▶ Testo di lettura
━━━━━━━━

I neo-nazisti sostengono all’UE la falsa definizione israeliana di antisemitismo

Asa Winstanley

7 dicembre 2018, Electronic Intifada

Una nuova dichiarazione dell’Unione Europea potrebbe rendere più difficile criticare Israele come Stato razzista senza essere definiti antisemiti.

Giovedì a Bruxelles i politici hanno approvato il documento.

La mozione chiede a tutti i governi dell’UE di “approvare la definizione operativa non legalmente vincolante di antisemitismo utilizzata dall’International Holocaust Remembrance Alliance [organismo intergovernativo europeo che intende promuovere l’educazione sull’Olocausto, ndtr.].

La proposta, approvata dai ministri degli Interni degli Stati membri dell’UE, è già stata condannata da molti accademici israeliani e francesi.

La dichiarazione è stata promossa dall’Austria, il cui governo di coalizione comprende ministri membri di un partito neonazista.

━━━━━━━━

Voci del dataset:
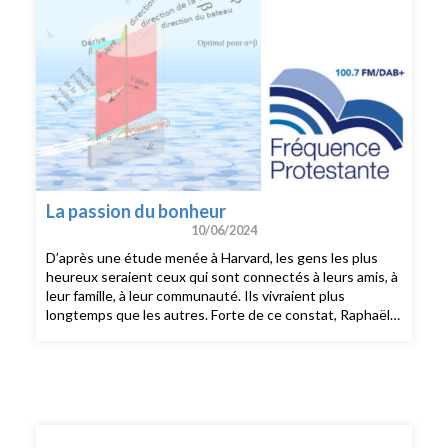
La passion du bonheur
10/06/2024
D’après une étude menée à Harvard, les gens les plus
heureux seraient ceux qui sont connectés à leurs amis, à
leur famille, à leur communauté. Ils vivraient plus
longtemps que les autres. Forte de ce constat, Raphaëlle
de Foucauld a fondé le concept « 2 minutes de bonheur ».
Elle nous partage des outils qu’elle a développés pour
chaque saison de la vie (jeux de conversation, podcasts
Bulle de Bonheur, formations,…). Autant de propositions
pour tous ceux qui veulent travailler à leur bonheur en
créant du lien au quotidien. Et si le bonheur ça dépendait
aussi de nous ?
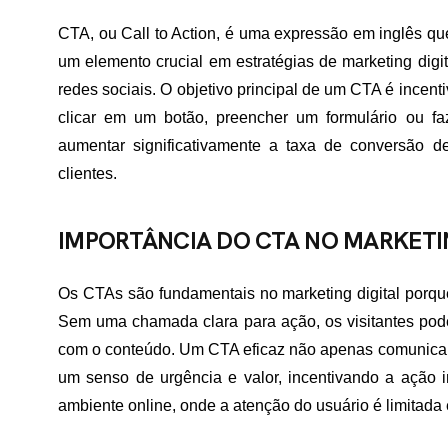
CTA, ou Call to Action, é uma expressão em inglês qu
um elemento crucial em estratégias de marketing digi
redes sociais. O objetivo principal de um CTA é incent
clicar em um botão, preencher um formulário ou
aumentar significativamente a taxa de conversão de
clientes.
IMPORTÂNCIA DO CTA NO MARKETIN
Os CTAs são fundamentais no marketing digital porque
Sem uma chamada clara para ação, os visitantes pode
com o conteúdo. Um CTA eficaz não apenas comunica o
um senso de urgência e valor, incentivando a ação 
ambiente online, onde a atenção do usuário é limitada 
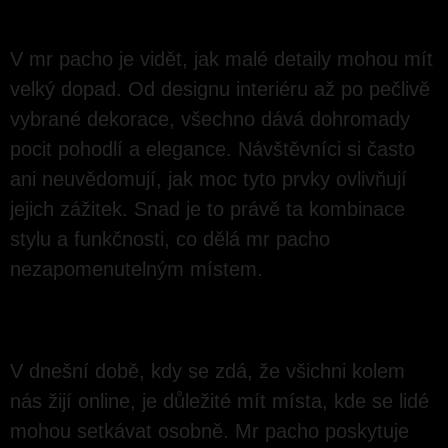
CELKOVÝ DOJEM
V mr pacho je vidět, jak malé detaily mohou mít
velký dopad. Od designu interiéru až po pečlivě
vybrané dekorace, všechno dává dohromady
pocit pohodlí a elegance. Návštěvníci si často
ani neuvědomují, jak moc tyto prvky ovlivňují
jejich zážitek. Snad je to právě ta kombinace
stylu a funkčnosti, co dělá mr pacho
nezapomenutelným místem.
Budování komunity
V dnešní době, kdy se zdá, že všichni kolem
nás žijí online, je důležité mít místa, kde se lidé
mohou setkávat osobně. Mr pacho poskytuje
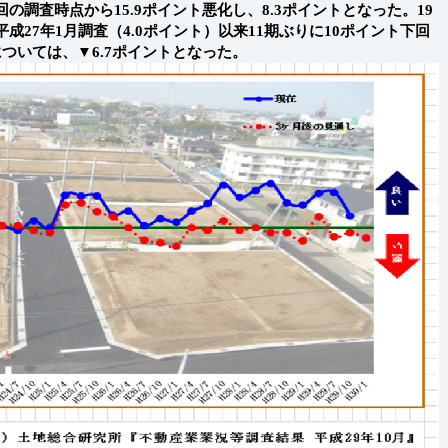
調査時点から15.9ポイント悪化し、8.3ポイントとなった。19
27年1月調査（4.0ポイント）以来11期ぶりに10ポイント下回
ついては、▼6.7ポイントとなった。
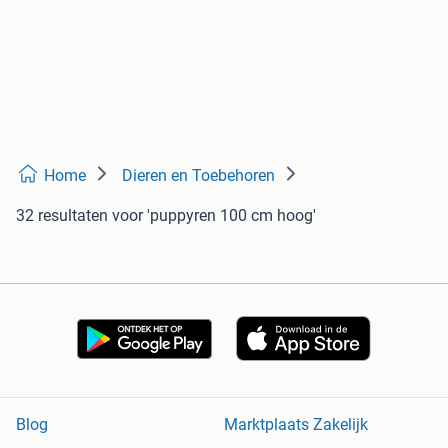
Home
Dieren en Toebehoren
32 resultaten
voor 'puppyren 100 cm hoog'
Blog
Marktplaats Zakelijk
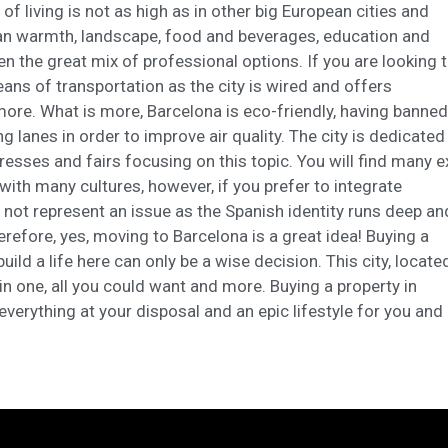
of living is not as high as in other big European cities and
uman warmth, landscape, food and beverages, education and
en the great mix of professional options. If you are looking 
ans of transportation as the city is wired and offers
more. What is more, Barcelona is eco-friendly, having banned
g lanes in order to improve air quality. The city is dedicated
sses and fairs focusing on this topic. You will find many e
with many cultures, however, if you prefer to integrate
l not represent an issue as the Spanish identity runs deep an
erefore, yes, moving to Barcelona is a great idea! Buying a
uild a life here can only be a wise decision. This city, locate
in one, all you could want and more. Buying a property in
everything at your disposal and an epic lifestyle for you and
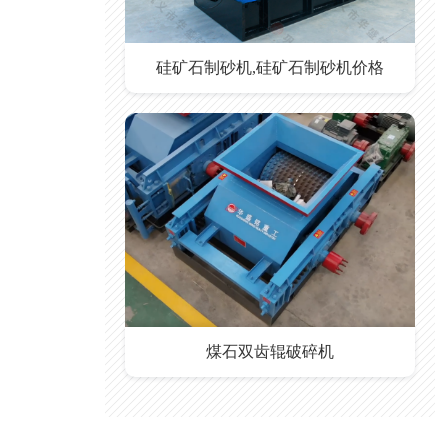
硅矿石制砂机,硅矿石制砂机价格
煤石双齿辊破碎机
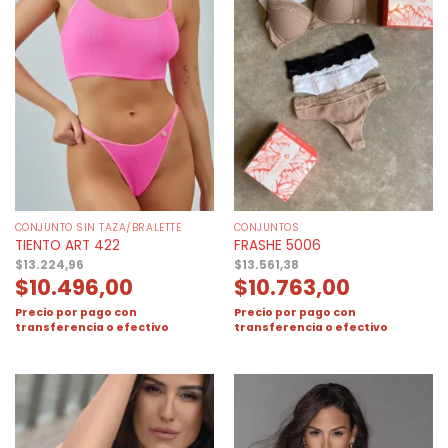
CONJUNTO SIN TAZA/BRALETTE
CONJUNTOS
TIENTO ART 422
FRASHE 5006
$
13.224,96
$
13.561,38
$
10.496,00
$
10.763,00
Precio por pago con
Precio por pago con
transferencia o efectivo
transferencia o efectivo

━━━━━━━━

▶ Da svolgere
Indica se ciascuna affermazione concorda con il testo di lettura, rispondendo sì o no e riportando tra virgolette le parole del testo che lo stabiliscono.
1. Il documento è stato approvato a Bruxelles di giovedì.
2. La definizione di antisemitismo indicata nella mozione è legalmente vincolante.
3. La dichiarazione è stata promossa dalla Germania.

▶ Risposta
1. Sì: «Giovedì a Bruxelles i politici hanno approvato il documento.»
2. No: «la definizione operativa non legalmente vincolante di antisemitismo»
3. No: «La dichiarazione è stata promossa dall’Austria»